-- WORKING DATA follows --
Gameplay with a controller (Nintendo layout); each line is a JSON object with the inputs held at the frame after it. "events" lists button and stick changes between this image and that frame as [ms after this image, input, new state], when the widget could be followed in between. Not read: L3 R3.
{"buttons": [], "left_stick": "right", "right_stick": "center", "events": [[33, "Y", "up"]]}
-- WORKING DATA concluded --
-- WORKING DATA follows --
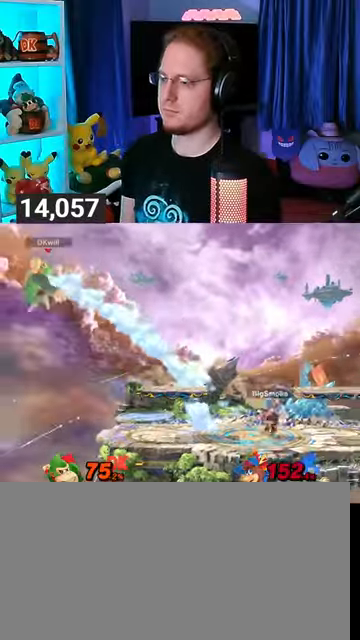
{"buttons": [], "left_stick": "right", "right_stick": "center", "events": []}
-- WORKING DATA concluded --
> [YOUR ASSIGNMENT]:
If a line above holds the string "right", return it as it stands.

> [EXPECTED OUTPUT]:
{"buttons": [], "left_stick": "right", "right_stick": "center", "events": [[33, "Y", "up"]]}
{"buttons": [], "left_stick": "right", "right_stick": "center", "events": []}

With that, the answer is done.